Evaluation of Glutamate Dehydrogenase Immunoassay Screening with Toxin Confirmation for the Diagnosis of Clostridium difficile Infection

Clostridium difficile infections (CDIs) cause significant morbidity and increased hospital stays. Rapid and sensitive detection algorithms are needed to properly manage patients with suspected CDI. To determine the best algorithm for detection of CDI, we evaluated 2 assays for glutamate dehydrogenase (GDH) bacterial detection and toxin confirmation by enzyme immunoassay (EIA), cell culture neutralization (CCNA), and toxin B gene polymerase chain reaction (PCR).

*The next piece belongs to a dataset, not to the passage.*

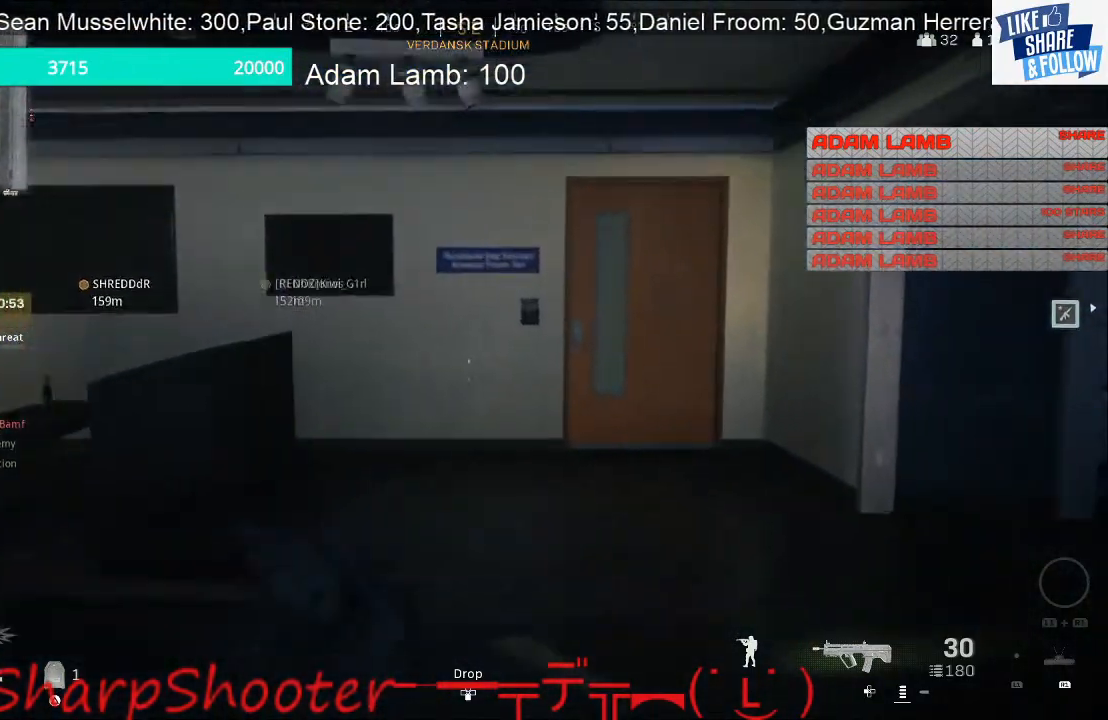
{"buttons": [], "left_stick": "up-right", "right_stick": "center", "events": []}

The 2 GDH screening methods had 76% and 90% sensitivity, respectively, for PCR-positive stool samples. Sensitivity and specificity compared with CCNA were 66% and 99% for toxin B EIA and 98% and 75% for PCR. Discrepancy analysis using toxigenic culture indicated a revised specificity for PCR of 93%. Review of the medical records of 8 patients with GDH-negative, PCR-positive stools showed that 1 patient had a false-negative result in 1 of 2 GDH assays, and data from 7 patients were believed not to represent true CDI cases. Use of a sensitive GDH-screening assay followed by PCR toxin confirmation is an efficient algorithm for detection of CDI.